Testing Event-Driven Systems

Test event flows comprehensively:

func TestEventSourcing(t *testing.T) {
    // Setup in-memory event store
    store := NewInMemoryEventStore()
    handler := NewOrderCommandHandler(store)

    // Execute commands
    orderID := "order-123"
    handler.CreateOrder(&CreateOrderCommand{
        OrderID: orderID,
        UserID:  "user-456",
        Items:   []OrderItem{{ProductID: "prod-1", Quantity: 2}},
    })

    handler.ProcessPayment(&ProcessPaymentCommand{
        OrderID: orderID,
        Amount:  5000,
    })

    // Verify events
    events, _ := store.GetEvents(orderID, 0, -1)
    assert.Len(t, events, 2)
    assert.Equal(t, "OrderCreated", events[0].Type)
    assert.Equal(t, "PaymentProcessed", events[1].Type)

    // Rebuild state from events
    projection := &OrderProjection{}
    for _, event := range events {
        projection.Apply(event)
    }

    assert.Equal(t, "Paid", projection.Status)
    assert.Equal(t, int64(5000), projection.TotalAmount)
}

func TestSagaCompensation(t *testing.T) {
    saga := NewOrderSaga("saga-123")

    // Simulate payment failure
    saga.inventoryService = &MockInventoryService{
        reserveErr: nil,
    }
    saga.paymentService = &MockPaymentService{
        processErr: errors.New("payment declined"),
    }

    err := saga.Execute()
    assert.Error(t, err)

    // Verify compensation occurred
    assert.False(t, saga.state.InventoryReserved) // Should be released
    assert.Equal(t, "Failed", saga.state.Status)
}

Conclusion

Event-driven architectures enable scalable, decoupled systems through:

  1. Message queues for asynchronous communication
  2. Event sourcing for auditability and replay
  3. CQRS for read/write optimization
  4. Idempotency to handle at-least-once delivery
  5. Saga pattern for distributed transactions
  6. Dead letter queues for failed event handling
  7. Schema evolution for backward compatibility
  8. Stream processing for real-time analytics
  9. Comprehensive monitoring of event flows
  10. Security through encryption and signing

Design event-driven systems for at-least-once delivery, handle duplicates gracefully through idempotency, version your events for evolution, implement sagas for distributed transactions, and monitor event flows comprehensively.

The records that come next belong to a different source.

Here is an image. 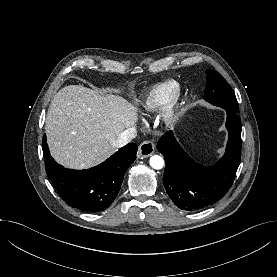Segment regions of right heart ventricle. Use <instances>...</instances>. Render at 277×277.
Listing matches in <instances>:
<instances>
[{"instance_id": "e07e8e85", "label": "right heart ventricle", "mask_w": 277, "mask_h": 277, "mask_svg": "<svg viewBox=\"0 0 277 277\" xmlns=\"http://www.w3.org/2000/svg\"><path fill=\"white\" fill-rule=\"evenodd\" d=\"M176 88V83L166 81L154 86L139 102L143 114H151L163 107L170 99Z\"/></svg>"}]
</instances>
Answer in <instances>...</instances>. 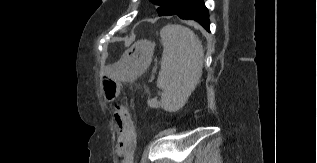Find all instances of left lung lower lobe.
I'll use <instances>...</instances> for the list:
<instances>
[{
	"label": "left lung lower lobe",
	"instance_id": "0a47b994",
	"mask_svg": "<svg viewBox=\"0 0 317 163\" xmlns=\"http://www.w3.org/2000/svg\"><path fill=\"white\" fill-rule=\"evenodd\" d=\"M172 15H177L186 20H195L201 24L206 31L210 32L208 10L204 5L203 0H184L177 11Z\"/></svg>",
	"mask_w": 317,
	"mask_h": 163
}]
</instances>
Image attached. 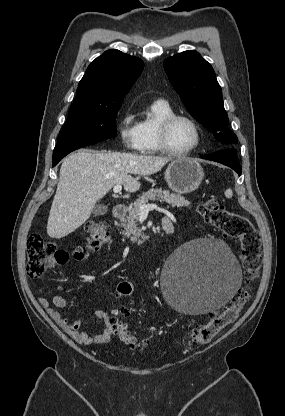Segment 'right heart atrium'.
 Here are the masks:
<instances>
[{
	"label": "right heart atrium",
	"mask_w": 285,
	"mask_h": 416,
	"mask_svg": "<svg viewBox=\"0 0 285 416\" xmlns=\"http://www.w3.org/2000/svg\"><path fill=\"white\" fill-rule=\"evenodd\" d=\"M119 136L125 149L129 151L141 150V135L138 128V119L134 111L126 109L121 113Z\"/></svg>",
	"instance_id": "d8ad5b80"
}]
</instances>
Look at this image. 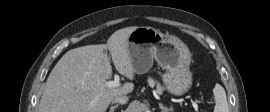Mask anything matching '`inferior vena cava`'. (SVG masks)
<instances>
[{
  "label": "inferior vena cava",
  "instance_id": "602c4592",
  "mask_svg": "<svg viewBox=\"0 0 270 112\" xmlns=\"http://www.w3.org/2000/svg\"><path fill=\"white\" fill-rule=\"evenodd\" d=\"M128 97L127 96H115L112 98L111 102L112 103H119V104H126L128 102Z\"/></svg>",
  "mask_w": 270,
  "mask_h": 112
}]
</instances>
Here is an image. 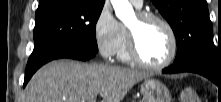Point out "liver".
Wrapping results in <instances>:
<instances>
[{
  "instance_id": "obj_1",
  "label": "liver",
  "mask_w": 221,
  "mask_h": 102,
  "mask_svg": "<svg viewBox=\"0 0 221 102\" xmlns=\"http://www.w3.org/2000/svg\"><path fill=\"white\" fill-rule=\"evenodd\" d=\"M145 72L108 66L52 61L40 68L27 84L24 102H91L100 94L102 102H121Z\"/></svg>"
}]
</instances>
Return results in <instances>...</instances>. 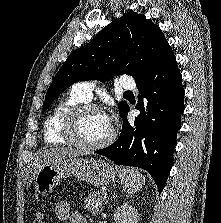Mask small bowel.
Wrapping results in <instances>:
<instances>
[{"mask_svg":"<svg viewBox=\"0 0 221 223\" xmlns=\"http://www.w3.org/2000/svg\"><path fill=\"white\" fill-rule=\"evenodd\" d=\"M56 216L62 223H88L81 213L71 212L70 205L67 202L57 204Z\"/></svg>","mask_w":221,"mask_h":223,"instance_id":"small-bowel-1","label":"small bowel"}]
</instances>
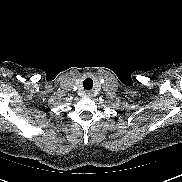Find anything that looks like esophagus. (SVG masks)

The power of event-driven architectures lies in their ability to scale independently, evolve gracefully, and provide complete audit trails. However, they introduce complexity in debugging, data consistency, and operational management. Invest in observability, testing, and documentation to make event-driven systems maintainable and reliable.